I have four fastq file that correspond two paired end lane (lane1: L1R1.fastq, L1R2.fastq and lane2:L2R1,L2R2). Mapping to reference performed using below command via “bwa mem”.
./bwa mem –M –t 4 ref.fasta L1R1.fq L1R2.fq > D1.sam ./bwa mem –M –t 4 ref.fasta L2R1.fq L2R2.fq > D2.sam
Now I have 2 sam files and my final goal is variant calling (SNP, indel) and variant annotation for my non model organism.
- I want to convert sam to bam (and sorting) using Picard or samtools. Which mentioned programs do you recommend? Sorting is need in this step?
- I want to define read group for two bam files separately (using Picard) and then merg them to one bam file (big.bam).
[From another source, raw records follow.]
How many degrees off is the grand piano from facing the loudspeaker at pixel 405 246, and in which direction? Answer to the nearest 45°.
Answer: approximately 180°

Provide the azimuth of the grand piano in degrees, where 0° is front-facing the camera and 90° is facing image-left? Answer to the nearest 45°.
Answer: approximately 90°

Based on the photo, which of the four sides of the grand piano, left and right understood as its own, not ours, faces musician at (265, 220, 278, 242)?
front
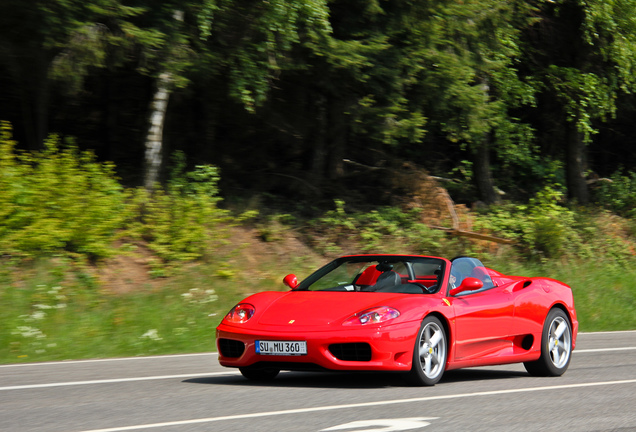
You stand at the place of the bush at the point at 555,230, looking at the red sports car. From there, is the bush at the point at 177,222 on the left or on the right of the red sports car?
right

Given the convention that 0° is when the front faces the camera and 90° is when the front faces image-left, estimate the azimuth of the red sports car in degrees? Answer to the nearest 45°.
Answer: approximately 45°

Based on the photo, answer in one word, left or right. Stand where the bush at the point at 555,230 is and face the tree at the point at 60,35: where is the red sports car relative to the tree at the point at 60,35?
left

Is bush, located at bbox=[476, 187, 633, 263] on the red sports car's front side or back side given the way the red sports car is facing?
on the back side

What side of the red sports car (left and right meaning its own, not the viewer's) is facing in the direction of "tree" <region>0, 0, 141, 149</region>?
right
- sorting big.bam file. Sorting is need if I sorted two bam files (before merging) in step 1?
- marking duplicates using Picard tool.
- building bam index and then Create Realignment Targets using GATK and finally variant calling.
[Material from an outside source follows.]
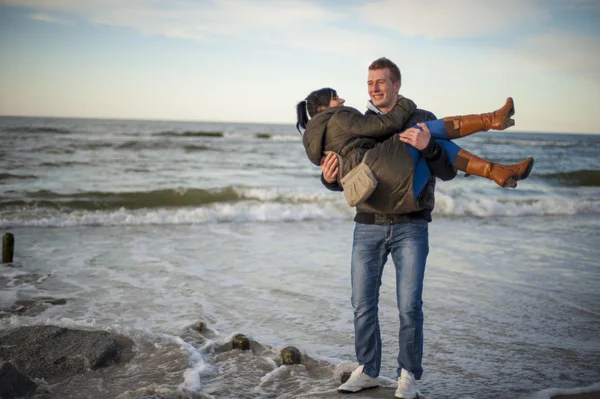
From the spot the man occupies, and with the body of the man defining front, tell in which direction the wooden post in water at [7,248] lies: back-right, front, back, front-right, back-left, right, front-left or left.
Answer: back-right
Mentioned workflow is standard and correct way to reaching to the aim? in my workflow, definition Read Group and merging bam files done in right steps? I read the workflow https://gencore.bio.nyu.edu/variant-calling-pipeline/, but it worked with one bam file without need to definition Read Group.
Additional questions : D1.sam (147 G) and D2 (145 G) are big files and merging them will create a very large file that handling it is hard in my opinion. GATK and Picard can handle it in 32G RAM computer?